§ What you have to do
Write out the data word for word and omit every picture.

§ Dataset excerpts
* * * *

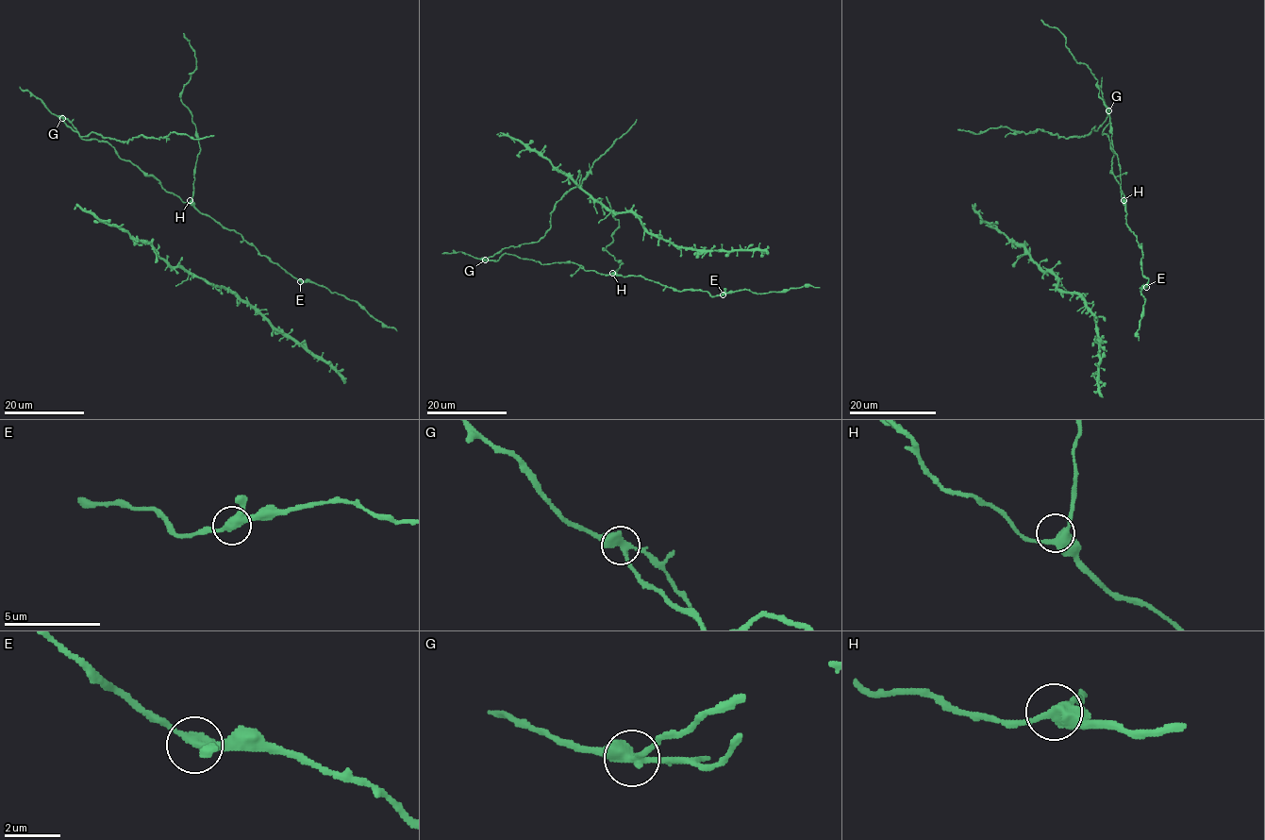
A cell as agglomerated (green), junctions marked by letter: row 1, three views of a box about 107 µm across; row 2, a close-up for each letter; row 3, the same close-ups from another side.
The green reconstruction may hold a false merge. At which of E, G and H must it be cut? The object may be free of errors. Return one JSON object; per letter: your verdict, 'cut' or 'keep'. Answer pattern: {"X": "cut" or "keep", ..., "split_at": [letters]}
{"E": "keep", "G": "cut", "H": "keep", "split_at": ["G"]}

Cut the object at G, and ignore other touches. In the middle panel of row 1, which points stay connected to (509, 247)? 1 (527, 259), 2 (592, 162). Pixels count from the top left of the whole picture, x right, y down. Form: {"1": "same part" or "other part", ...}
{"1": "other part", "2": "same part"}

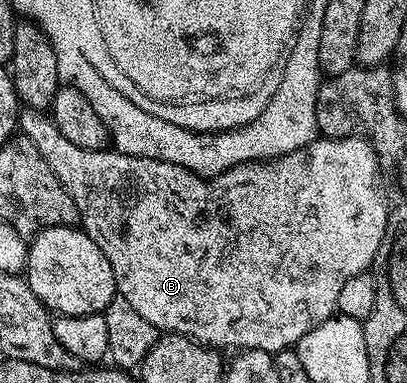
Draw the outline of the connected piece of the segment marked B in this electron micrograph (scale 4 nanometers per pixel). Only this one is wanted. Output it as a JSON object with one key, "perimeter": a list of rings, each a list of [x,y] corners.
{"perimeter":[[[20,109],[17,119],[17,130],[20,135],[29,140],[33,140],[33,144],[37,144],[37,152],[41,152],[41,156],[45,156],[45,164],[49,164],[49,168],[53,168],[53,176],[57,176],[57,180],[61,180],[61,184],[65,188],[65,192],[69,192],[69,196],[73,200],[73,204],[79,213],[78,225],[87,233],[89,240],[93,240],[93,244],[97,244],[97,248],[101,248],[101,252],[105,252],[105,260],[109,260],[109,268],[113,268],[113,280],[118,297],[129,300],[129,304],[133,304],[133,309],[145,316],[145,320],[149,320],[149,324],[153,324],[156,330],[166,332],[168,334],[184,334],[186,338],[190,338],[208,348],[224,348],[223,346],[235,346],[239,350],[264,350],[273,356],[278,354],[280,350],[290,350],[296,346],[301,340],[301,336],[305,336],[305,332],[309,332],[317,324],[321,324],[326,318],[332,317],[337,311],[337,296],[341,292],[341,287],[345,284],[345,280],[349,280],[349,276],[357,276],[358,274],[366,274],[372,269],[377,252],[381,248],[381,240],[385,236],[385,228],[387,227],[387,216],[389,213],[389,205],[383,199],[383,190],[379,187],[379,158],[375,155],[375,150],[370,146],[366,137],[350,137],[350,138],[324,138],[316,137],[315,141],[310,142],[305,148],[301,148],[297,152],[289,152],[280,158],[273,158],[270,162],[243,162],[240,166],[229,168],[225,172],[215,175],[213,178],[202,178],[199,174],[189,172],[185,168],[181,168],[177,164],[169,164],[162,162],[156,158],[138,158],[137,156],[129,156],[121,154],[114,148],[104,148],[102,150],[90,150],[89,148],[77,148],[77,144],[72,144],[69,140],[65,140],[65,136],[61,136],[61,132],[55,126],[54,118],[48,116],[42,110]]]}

* * * *

§ Answer for this exercise
A cell as agglomerated (green), junctions marked by letter: row 1, three views of a box about 107 µm across; row 2, a close-up for each letter; row 3, the same close-ups from another side.
The green reconstruction may hold a false merge. At which of E, G and H must it be cut? The object may be free of errors. Return one JSON object; per letter: your verdict, 'cut' or 'keep'. Answer pattern: {"X": "cut" or "keep", ..., "split_at": [letters]}
{"E": "keep", "G": "cut", "H": "keep", "split_at": ["G"]}

Cut the object at G, and ignore other touches. In the middle panel of row 1, which points stay connected to (509, 247)? 1 (527, 259), 2 (592, 162). Pixels count from the top left of the whole picture, x right, y down. Form: {"1": "same part" or "other part", ...}
{"1": "other part", "2": "same part"}

Draw the outline of the connected piece of the segment marked B in this electron micrograph (scale 4 nanometers per pixel). Only this one is wanted. Output it as a JSON object with one key, "perimeter": a list of rings, each a list of [x,y] corners.
{"perimeter":[[[20,109],[17,119],[17,130],[20,135],[29,140],[33,140],[33,144],[37,144],[37,152],[41,152],[41,156],[45,156],[45,164],[49,164],[49,168],[53,168],[53,176],[57,176],[57,180],[61,180],[61,184],[65,188],[65,192],[69,192],[69,196],[73,200],[73,204],[79,213],[78,225],[87,233],[89,240],[93,240],[93,244],[97,244],[97,248],[101,248],[101,252],[105,252],[105,260],[109,260],[109,268],[113,268],[113,280],[118,297],[129,300],[129,304],[133,304],[133,309],[145,316],[145,320],[149,320],[149,324],[153,324],[156,330],[166,332],[168,334],[184,334],[186,338],[190,338],[208,348],[224,348],[223,346],[235,346],[239,350],[264,350],[273,356],[278,354],[280,350],[290,350],[296,346],[301,340],[301,336],[305,336],[305,332],[309,332],[317,324],[321,324],[326,318],[332,317],[337,311],[337,296],[341,292],[341,287],[345,284],[345,280],[349,280],[349,276],[357,276],[358,274],[366,274],[372,269],[377,252],[381,248],[381,240],[385,236],[385,228],[387,227],[387,216],[389,213],[389,205],[383,199],[383,190],[379,187],[379,158],[375,155],[375,150],[370,146],[366,137],[350,137],[350,138],[324,138],[316,137],[315,141],[310,142],[305,148],[301,148],[297,152],[289,152],[280,158],[273,158],[270,162],[243,162],[240,166],[229,168],[225,172],[215,175],[213,178],[202,178],[199,174],[189,172],[185,168],[181,168],[177,164],[169,164],[162,162],[156,158],[138,158],[137,156],[129,156],[121,154],[114,148],[104,148],[102,150],[90,150],[89,148],[77,148],[77,144],[72,144],[69,140],[65,140],[65,136],[61,136],[61,132],[55,126],[54,118],[48,116],[42,110]]]}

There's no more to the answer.